**What you have to do:**
Nothing but the entries, copied exactly, should appear in the response.

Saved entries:
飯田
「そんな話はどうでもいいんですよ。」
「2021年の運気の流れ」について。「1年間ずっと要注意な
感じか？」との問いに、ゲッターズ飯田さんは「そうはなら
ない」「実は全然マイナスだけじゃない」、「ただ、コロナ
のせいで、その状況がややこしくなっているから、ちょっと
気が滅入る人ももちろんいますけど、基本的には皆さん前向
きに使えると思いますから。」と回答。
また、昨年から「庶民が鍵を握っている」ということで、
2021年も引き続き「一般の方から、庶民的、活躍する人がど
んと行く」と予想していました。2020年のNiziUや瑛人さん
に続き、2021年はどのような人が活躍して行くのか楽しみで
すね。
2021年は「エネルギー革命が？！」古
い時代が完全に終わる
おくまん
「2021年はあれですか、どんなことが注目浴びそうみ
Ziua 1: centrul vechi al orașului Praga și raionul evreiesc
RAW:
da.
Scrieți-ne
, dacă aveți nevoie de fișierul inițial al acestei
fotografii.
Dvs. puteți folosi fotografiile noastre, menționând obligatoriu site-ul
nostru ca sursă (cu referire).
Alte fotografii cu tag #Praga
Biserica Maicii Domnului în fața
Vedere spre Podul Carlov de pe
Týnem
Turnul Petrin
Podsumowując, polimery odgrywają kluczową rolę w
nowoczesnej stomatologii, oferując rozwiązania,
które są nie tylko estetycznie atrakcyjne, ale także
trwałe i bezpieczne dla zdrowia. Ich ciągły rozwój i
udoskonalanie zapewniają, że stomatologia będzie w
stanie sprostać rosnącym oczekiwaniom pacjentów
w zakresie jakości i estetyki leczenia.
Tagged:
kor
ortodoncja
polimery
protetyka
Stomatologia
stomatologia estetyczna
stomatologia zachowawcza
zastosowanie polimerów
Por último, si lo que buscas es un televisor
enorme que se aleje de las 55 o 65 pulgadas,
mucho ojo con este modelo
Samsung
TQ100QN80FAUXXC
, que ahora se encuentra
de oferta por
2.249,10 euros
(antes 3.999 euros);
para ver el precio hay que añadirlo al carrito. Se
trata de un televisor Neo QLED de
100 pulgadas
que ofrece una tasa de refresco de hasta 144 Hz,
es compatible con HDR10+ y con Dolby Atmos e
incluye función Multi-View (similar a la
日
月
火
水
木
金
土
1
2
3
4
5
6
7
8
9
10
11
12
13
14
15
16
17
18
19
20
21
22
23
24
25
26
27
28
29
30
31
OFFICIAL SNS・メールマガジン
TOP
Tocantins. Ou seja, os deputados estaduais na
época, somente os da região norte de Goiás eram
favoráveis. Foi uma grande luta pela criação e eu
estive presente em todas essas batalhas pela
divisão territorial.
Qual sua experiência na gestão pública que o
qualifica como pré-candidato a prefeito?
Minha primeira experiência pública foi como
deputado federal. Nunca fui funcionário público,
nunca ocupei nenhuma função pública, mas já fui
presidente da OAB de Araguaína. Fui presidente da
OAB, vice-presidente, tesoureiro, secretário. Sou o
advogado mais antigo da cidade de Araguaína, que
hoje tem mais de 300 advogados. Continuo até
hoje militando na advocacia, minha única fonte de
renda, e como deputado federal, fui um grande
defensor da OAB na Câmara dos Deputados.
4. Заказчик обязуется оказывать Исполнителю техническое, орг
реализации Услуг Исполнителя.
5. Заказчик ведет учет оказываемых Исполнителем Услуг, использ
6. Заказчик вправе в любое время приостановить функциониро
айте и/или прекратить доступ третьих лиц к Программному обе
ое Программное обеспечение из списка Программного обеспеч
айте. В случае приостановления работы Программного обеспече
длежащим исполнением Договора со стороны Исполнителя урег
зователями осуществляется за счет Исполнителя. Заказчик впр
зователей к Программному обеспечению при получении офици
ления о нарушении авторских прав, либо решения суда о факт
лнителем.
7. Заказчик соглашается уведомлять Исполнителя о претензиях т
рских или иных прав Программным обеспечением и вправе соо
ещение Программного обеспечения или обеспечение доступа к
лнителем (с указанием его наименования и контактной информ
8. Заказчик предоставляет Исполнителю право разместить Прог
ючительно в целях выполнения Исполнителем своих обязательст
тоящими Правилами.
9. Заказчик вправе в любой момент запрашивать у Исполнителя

**Task response:**
飯田
「そんな話はどうでもいいんですよ。」
「2021年の運気の流れ」について。「1年間ずっと要注意な
感じか？」との問いに、ゲッターズ飯田さんは「そうはなら
ない」「実は全然マイナスだけじゃない」、「ただ、コロナ
のせいで、その状況がややこしくなっているから、ちょっと
気が滅入る人ももちろんいますけど、基本的には皆さん前向
きに使えると思いますから。」と回答。
また、昨年から「庶民が鍵を握っている」ということで、
2021年も引き続き「一般の方から、庶民的、活躍する人がど
んと行く」と予想していました。2020年のNiziUや瑛人さん
に続き、2021年はどのような人が活躍して行くのか楽しみで
すね。
2021年は「エネルギー革命が？！」古
い時代が完全に終わる
おくまん
「2021年はあれですか、どんなことが注目浴びそうみ
Ziua 1: centrul vechi al orașului Praga și raionul evreiesc
RAW:
da.
Scrieți-ne
, dacă aveți nevoie de fișierul inițial al acestei
fotografii.
Dvs. puteți folosi fotografiile noastre, menționând obligatoriu site-ul
nostru ca sursă (cu referire).
Alte fotografii cu tag #Praga
Biserica Maicii Domnului în fața
Vedere spre Podul Carlov de pe
Týnem
Turnul Petrin
Podsumowując, polimery odgrywają kluczową rolę w
nowoczesnej stomatologii, oferując rozwiązania,
które są nie tylko estetycznie atrakcyjne, ale także
trwałe i bezpieczne dla zdrowia. Ich ciągły rozwój i
udoskonalanie zapewniają, że stomatologia będzie w
stanie sprostać rosnącym oczekiwaniom pacjentów
w zakresie jakości i estetyki leczenia.
Tagged:
kor
ortodoncja
polimery
protetyka
Stomatologia
stomatologia estetyczna
stomatologia zachowawcza
zastosowanie polimerów
Por último, si lo que buscas es un televisor
enorme que se aleje de las 55 o 65 pulgadas,
mucho ojo con este modelo
Samsung
TQ100QN80FAUXXC
, que ahora se encuentra
de oferta por
2.249,10 euros
(antes 3.999 euros);
para ver el precio hay que añadirlo al carrito. Se
trata de un televisor Neo QLED de
100 pulgadas
que ofrece una tasa de refresco de hasta 144 Hz,
es compatible con HDR10+ y con Dolby Atmos e
incluye función Multi-View (similar a la
日
月
火
水
木
金
土
1
2
3
4
5
6
7
8
9
10
11
12
13
14
15
16
17
18
19
20
21
22
23
24
25
26
27
28
29
30
31
OFFICIAL SNS・メールマガジン
TOP
Tocantins. Ou seja, os deputados estaduais na
época, somente os da região norte de Goiás eram
favoráveis. Foi uma grande luta pela criação e eu
estive presente em todas essas batalhas pela
divisão territorial.
Qual sua experiência na gestão pública que o
qualifica como pré-candidato a prefeito?
Minha primeira experiência pública foi como
deputado federal. Nunca fui funcionário público,
nunca ocupei nenhuma função pública, mas já fui
presidente da OAB de Araguaína. Fui presidente da
OAB, vice-presidente, tesoureiro, secretário. Sou o
advogado mais antigo da cidade de Araguaína, que
hoje tem mais de 300 advogados. Continuo até
hoje militando na advocacia, minha única fonte de
renda, e como deputado federal, fui um grande
defensor da OAB na Câmara dos Deputados.
4. Заказчик обязуется оказывать Исполнителю техническое, орг
реализации Услуг Исполнителя.
5. Заказчик ведет учет оказываемых Исполнителем Услуг, использ
6. Заказчик вправе в любое время приостановить функциониро
айте и/или прекратить доступ третьих лиц к Программному обе
ое Программное обеспечение из списка Программного обеспеч
айте. В случае приостановления работы Программного обеспече
длежащим исполнением Договора со стороны Исполнителя урег
зователями осуществляется за счет Исполнителя. Заказчик впр
зователей к Программному обеспечению при получении офици
ления о нарушении авторских прав, либо решения суда о факт
лнителем.
7. Заказчик соглашается уведомлять Исполнителя о претензиях т
рских или иных прав Программным обеспечением и вправе соо
ещение Программного обеспечения или обеспечение доступа к
лнителем (с указанием его наименования и контактной информ
8. Заказчик предоставляет Исполнителю право разместить Прог
ючительно в целях выполнения Исполнителем своих обязательст
тоящими Правилами.
9. Заказчик вправе в любой момент запрашивать у Исполнителя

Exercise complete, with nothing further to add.